Required work: Please quote exactly the lines below from the line containing "Rico Profesyonel Kurbağacık 8" to the line containing "Markalara Göre", both lines included, and nothing else.

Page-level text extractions
§
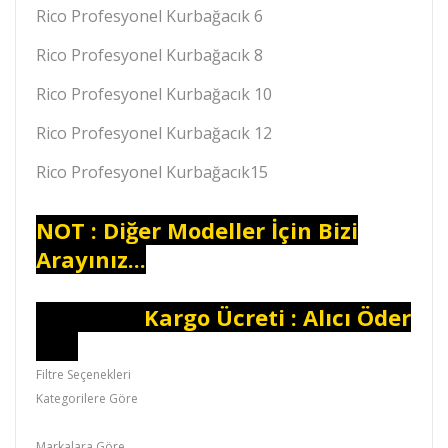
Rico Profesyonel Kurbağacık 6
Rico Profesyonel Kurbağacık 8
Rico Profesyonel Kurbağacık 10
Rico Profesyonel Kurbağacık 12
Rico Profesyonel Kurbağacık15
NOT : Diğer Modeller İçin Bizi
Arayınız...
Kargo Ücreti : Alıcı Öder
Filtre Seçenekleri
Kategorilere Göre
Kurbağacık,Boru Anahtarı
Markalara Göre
§
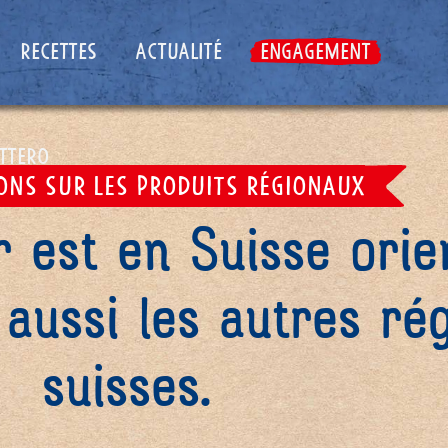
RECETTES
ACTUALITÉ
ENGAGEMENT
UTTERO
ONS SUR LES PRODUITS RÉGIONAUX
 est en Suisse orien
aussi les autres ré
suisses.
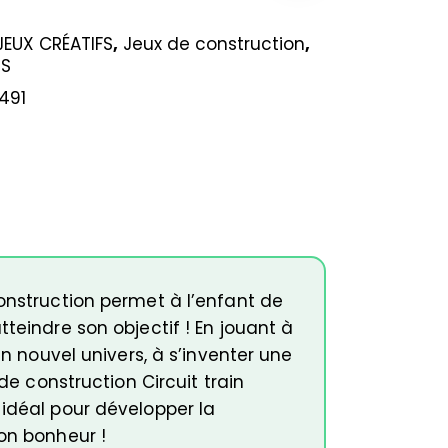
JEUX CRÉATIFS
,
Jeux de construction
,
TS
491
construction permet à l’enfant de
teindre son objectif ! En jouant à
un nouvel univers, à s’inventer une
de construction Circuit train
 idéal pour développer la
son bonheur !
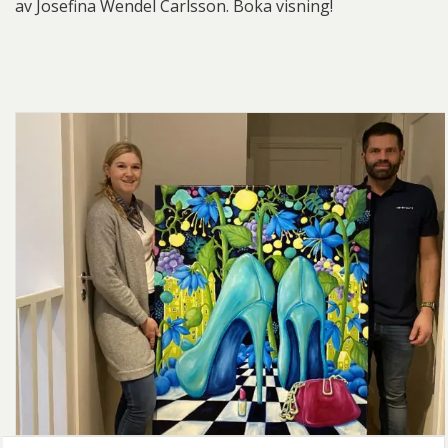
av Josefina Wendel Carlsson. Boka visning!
§
Solved problem:
Rico Profesyonel Kurbağacık 8
Rico Profesyonel Kurbağacık 10
Rico Profesyonel Kurbağacık 12
Rico Profesyonel Kurbağacık15
NOT : Diğer Modeller İçin Bizi
Arayınız...
Kargo Ücreti : Alıcı Öder
Filtre Seçenekleri
Kategorilere Göre
Kurbağacık,Boru Anahtarı
Markalara Göre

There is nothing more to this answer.